▶ **Excerto**:
========================

O melhor exemplo até ao momento é a votação pelos partidos da oposição de uma disposição que bloqueia a construção da linha circular do Metro em Lisboa. É uma votação que não devia surpreender ninguém. Primeiro, porque todos os partidos da oposição se opunham a essa obra, tendo-a contestado na altura própria. Depois, porque se trata da violação de um compromisso eleitoral do PS, que garantiu que não avançaria com nenhuma grande obra pública sem obter antes um consenso alargado.
Não vou discutir aqui quem tem razão, apesar de me sobrarem muito boas razões para desconfiar da opção de construir a linha circular. O ponto não é esse. O ponto é que todos os partidos que votaram aquela proposta do PAN estavam a votar de acordo com aquilo que defendem, não estavam a votar com qualquer intenção “negativa”. Porquê então usar a expressão “coligação negativa”?
A lógica mediática vesga e burra dirá que é “negativa” porque é contra-natura partidos de esquerda e de direita coincidirem numa votação só para contrariar o Governo. Como argumentei há 10 anos, na altura em que a máquina de propaganda Sócrates inventou a expressão “coligação negativa”, quando um governo não tem maioria, sobretudo quando não a tem por opção política própria (foi o PS que não quis fazer nenhum acordo para esta legislatura), é sobre esse governo que recai o ónus de construir maiorias para cada uma das suas políticas. Não é dever das oposições salvarem os governos quando se veem num aperto, bem pelo contrário.
Acontece porém que, em política, conta muito o domínio da linguagem, que no fundo é o domínio da “narrativa”. É por isso que não é neutro usar a propósito e a despropósito frases ou expressões com conotações positivas ou negativas. Estando-se distraído é fácil tomar o verdadeiro por falso ou o falso por verdadeiro, dependendo apenas da convicção colocada no discurso político.
A expressão “coligação negativa” é um exemplo típico desta forma de actuar: a partir do momento que o rótulo é colado a uma qualquer decisão, quem a tomou já está a perder. É esse o segredo da “novilíngua”, essa expressão inventada por George Orwell no seu famoso “1984”, e que associou ao de “duplopensamento”, isto é, à capacidade de utilizar as palavras de formas totalmente opostas conforme os interesses do momento.
Se na obra-prima de Orwell, Guerra é Paz e Liberdade é Escravidão, na novilíngua e no duplopensamento do tempo de Sócrates, tal como nestas ressuscitadas “coligações negativas”, aprovar é igual a rejeitar e positivo é igual a negativo. Quando as usamos estamos a diminuir o significado de democracia, estamos limitar a capacidade de pensar fora dos estreitos limites impostos pela língua de pau do comentariato oficial e estamos a considerar que o papel das oposições, num parlamento democrático, é pouco mais do que o de um verbo de encher.

========================

▶ **Tarefa A**: Resuma o excerto em duas frases, por favor.
▶ **Tarefa B**: Reproduza o trecho do excerto começando em "Acontece porém que, em" e terminando em "interesses do momento.".

▶ **Secção de dados**:
========================

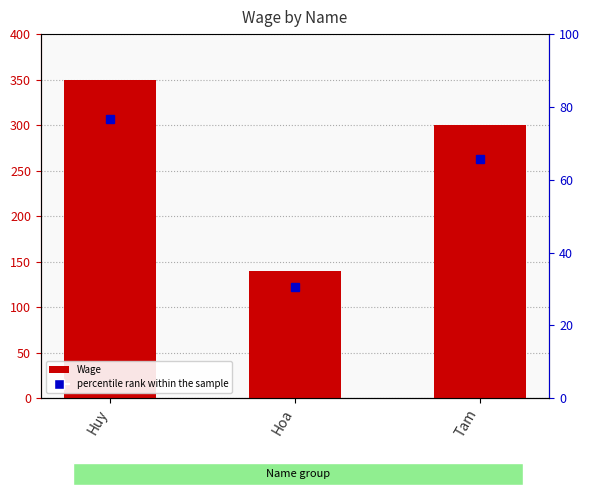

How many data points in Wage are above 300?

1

========================

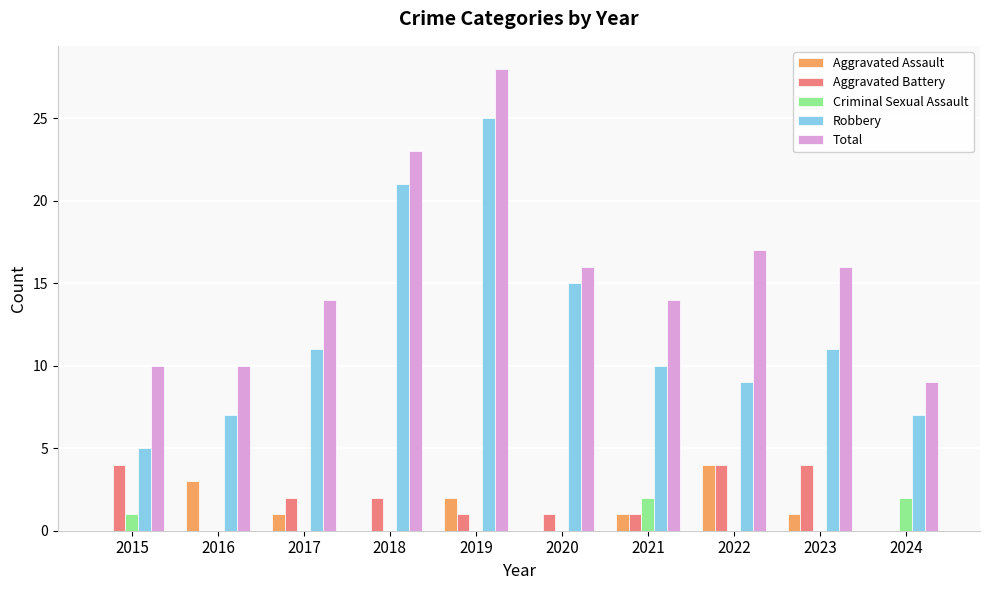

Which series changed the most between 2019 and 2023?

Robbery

========================

▶ **Resultado A**: Os partidos da oposição votaram uma disposição que bloqueia a construção da linha circular do Metro em Lisboa de acordo com aquilo que defendem, e é sobre um governo sem maioria que recai o ónus de construir maiorias para cada uma das suas políticas. Chamar a essa votação "coligação negativa" é um exemplo da novilíngua de Orwell: o rótulo faz perder quem tomou a decisão, diminui o significado de democracia e reduz o papel das oposições a pouco mais do que o de um verbo de encher.

▶ **Resultado B**:
Acontece porém que, em política, conta muito o domínio da linguagem, que no fundo é o domínio da “narrativa”. É por isso que não é neutro usar a propósito e a despropósito frases ou expressões com conotações positivas ou negativas. Estando-se distraído é fácil tomar o verdadeiro por falso ou o falso por verdadeiro, dependendo apenas da convicção colocada no discurso político.
A expressão “coligação negativa” é um exemplo típico desta forma de actuar: a partir do momento que o rótulo é colado a uma qualquer decisão, quem a tomou já está a perder. É esse o segredo da “novilíngua”, essa expressão inventada por George Orwell no seu famoso “1984”, e que associou ao de “duplopensamento”, isto é, à capacidade de utilizar as palavras de formas totalmente opostas conforme os interesses do momento.